K Ich habe eigentlich das Gefühl, dass wir uns die Ironie zunehmend verkneifen. Einen Schlagersong unironisch zu machen, das würde aber gar nicht funktionieren. Wir haben versucht, einen schwulen Ballermann-Song zu machen. So gesehen steckt da natürlich mehr als einfache Ironie dahinter.

DD Die Kampfansage an die SPD ist auch nicht unbedingt ironisch. Es ist eine wichtige linke Tradition, sich an der SPD abzuarbeiten.

K Andererseits auch ein rechtes Narrativ.

Antilopen Gang im Interview: „Hinter jeder Kritik steckt eine Utopie“

tipBerlin Haben diese Lieder überhaupt noch einen Zweck, außer der eigenen Zielgruppe noch einen Lacher zu entlocken?

K Nicht nur dem Publikum, sondern auch uns selbst einen Lacher zu entlocken, das ist manchmal auch förderlich. Diese beiden Lieder haben uns wirklich Spaß gemacht.

DD Ich fände es schrecklich, wenn alles ständig pädagogisch wertvoll sein müsste. Ich brauche keine Gesellschaftsanalyse und keinen Vorschlag, wie man die Welt verbessert. Das langweilt mich zu Tode.

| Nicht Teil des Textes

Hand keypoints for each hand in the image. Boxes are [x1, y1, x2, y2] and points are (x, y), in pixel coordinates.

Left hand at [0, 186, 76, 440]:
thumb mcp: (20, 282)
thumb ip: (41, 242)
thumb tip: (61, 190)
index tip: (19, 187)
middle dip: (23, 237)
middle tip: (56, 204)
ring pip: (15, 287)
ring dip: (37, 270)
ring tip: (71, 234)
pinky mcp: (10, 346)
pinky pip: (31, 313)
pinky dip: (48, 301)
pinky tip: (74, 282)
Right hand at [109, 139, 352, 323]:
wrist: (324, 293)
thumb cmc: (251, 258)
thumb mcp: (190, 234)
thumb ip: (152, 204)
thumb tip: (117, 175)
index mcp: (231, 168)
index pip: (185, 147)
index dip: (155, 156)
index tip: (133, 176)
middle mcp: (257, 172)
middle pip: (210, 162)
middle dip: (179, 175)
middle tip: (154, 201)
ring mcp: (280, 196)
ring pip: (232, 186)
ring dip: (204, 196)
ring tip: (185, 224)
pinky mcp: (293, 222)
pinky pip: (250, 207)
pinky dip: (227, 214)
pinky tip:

tipBerlin Ihr Album endet mit einer Live-Version von „Wünsch Dir Was“ von den Toten Hosen, nachdem Sie dem Lied bereits ein „Wünsch dir Nix“ gegenübergestellt haben. Haben Sie wieder Hoffnung für die Welt gefunden?

K Hoffnung für die Welt ist ein großes Kaliber. Wir haben Hoffnung für uns selbst gefunden. Das reicht mir völlig.

DD: Hinter jeder Kritik steckt eine Utopie. Ein abstraktes Besseres. Sonst gäbe es gar nicht die Notwendigkeit der Kritik. Daher finde ich, dass wir die Hoffnung eigentlich nie verloren, uns aber an der Kritik entlang gehangelt haben. Um noch irgendwie in Kontakt mit der Utopie zu bleiben.